La course aux interfaces cerveau-machine ne se joue plus uniquement dans les blocs opératoires. Tandis que Neuralink, l’entreprise d’Elon Musk, mise sur des puces implantées dans le cortex, une start-up chinoise affirme pouvoir accéder à l’activité cérébrale sans aucune chirurgie. À Chengdu, dans la province du Sichuan, la société Gestala développe une technologie reposant sur les ultrasons pour analyser le cerveau à travers le crâne.

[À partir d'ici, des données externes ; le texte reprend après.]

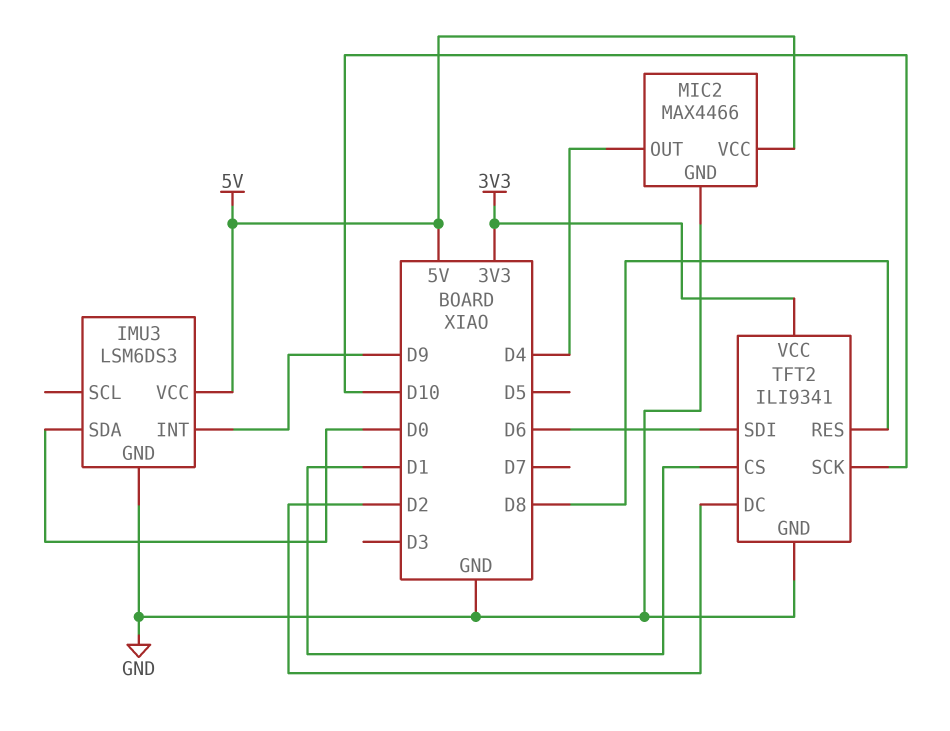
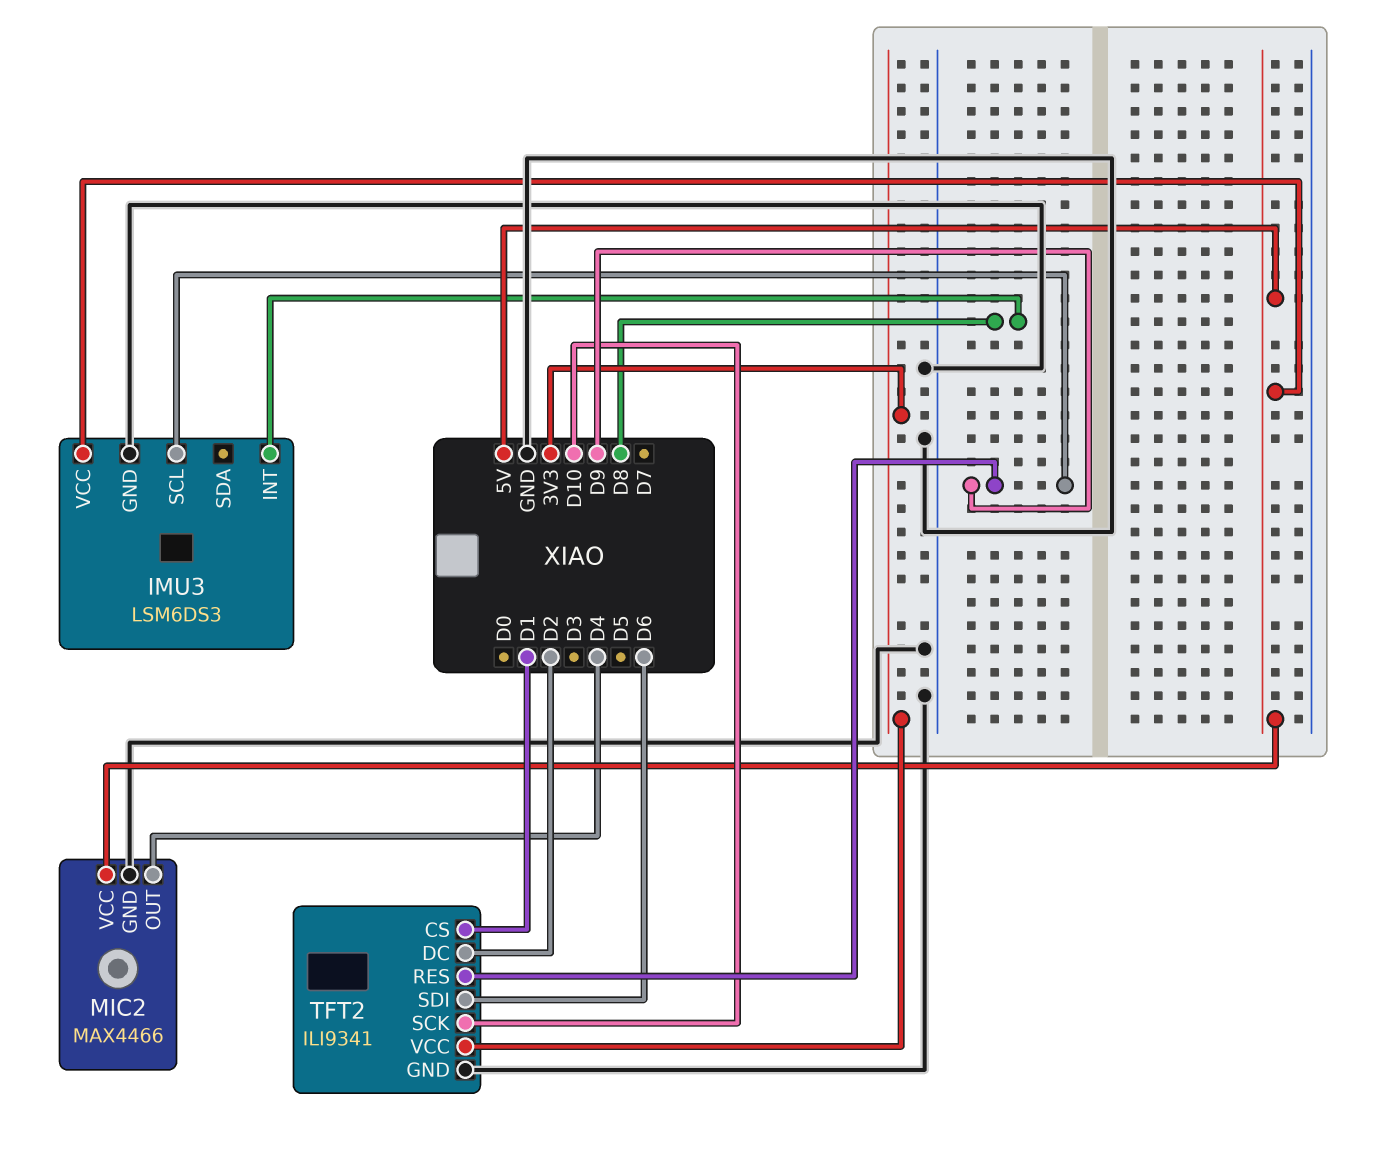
IMU3 pin INT: D9 -> D8
IMU3 pin SCL: none -> D9
IMU3 pin SDA: D0 -> none
TFT2 pin RES: D8 -> D9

Le principe repose sur une approche différente des électrodes traditionnelles. Les implants cérébraux captent des signaux localisés, sur une zone précise du cortex. Les ultrasons, eux, permettraient de cartographier l’activité de l’ensemble de l’encéphale en analysant les variations du flux sanguin. Selon les responsables du projet, cette méthode offrirait une vision plus globale du fonctionnement cérébral, sans incision ni intervention invasive.
L’idée s’inscrit dans la continuité des travaux amorcés dès les années 1970 autour des interfaces cerveau-machine. Mais elle marque une rupture stratégique. Là où certains acteurs parient sur l’implantation directe pour capter des signaux électriques, Gestala mise sur l’imagerie ultrasonore transcrânienne, une technologie déjà utilisée en médecine pour d’autres applications.
Promesses médicales et obstacles techniques
Les ambitions affichées dépassent la simple interaction homme-machine. À court terme, ces dispositifs pourraient aider des patients paralysés à retrouver une forme de mobilité en traduisant leurs intentions en commandes numériques. À plus long terme, l’entreprise évoque la possibilité de détecter des états liés à la dépression ou à la douleur chronique, puis d’administrer une stimulation ciblée via un casque de nouvelle génération.
Le défi reste toutefois majeur. Si les ultrasons sont déjà employés pour détruire certaines zones cérébrales défaillantes, notamment dans le traitement de la maladie de Parkinson, extraire des données fiables à travers l’os du crâne constitue une difficulté technique importante. L’os tend à déformer les ondes sonores, ce qui peut altérer la précision des informations recueillies. Pour parvenir à une lecture fluide des intentions, les chercheurs doivent franchir un seuil élevé de microvariations détectables.
Cette dynamique ne se limite pas à la Chine. Aux États-Unis, des chercheurs de l’UCLA ont démontré en 2025 qu’un simple bonnet d’électroencéphalographie couplé à une intelligence artificielle pouvait traduire certaines pensées en mouvements sans incision. Par ailleurs, des acteurs majeurs de la technologie investissent dans ce secteur. OpenAI a récemment soutenu une start-up travaillant elle aussi sur l’usage des ultrasons dans les interfaces neuronales.
Au-delà de la prouesse technique, ces avancées posent des questions éthiques et sociétales. Diriger un ordinateur par la pensée sans passer par la chirurgie apparaît comme une perspective séduisante. Mais la capacité à interpréter l’activité cérébrale à grande échelle soulève aussi des interrogations sur la protection des données mentales et la frontière entre assistance médicale et augmentation technologique. Si les obstacles scientifiques sont franchis, l’interface cerveau-machine pourrait entrer dans une nouvelle phase, moins invasive, plus accessible, et potentiellement plus largement adoptée. Reste à voir si la promesse d’une lecture fiable des pensées sans implant tiendra face aux exigences de la réalité biologique.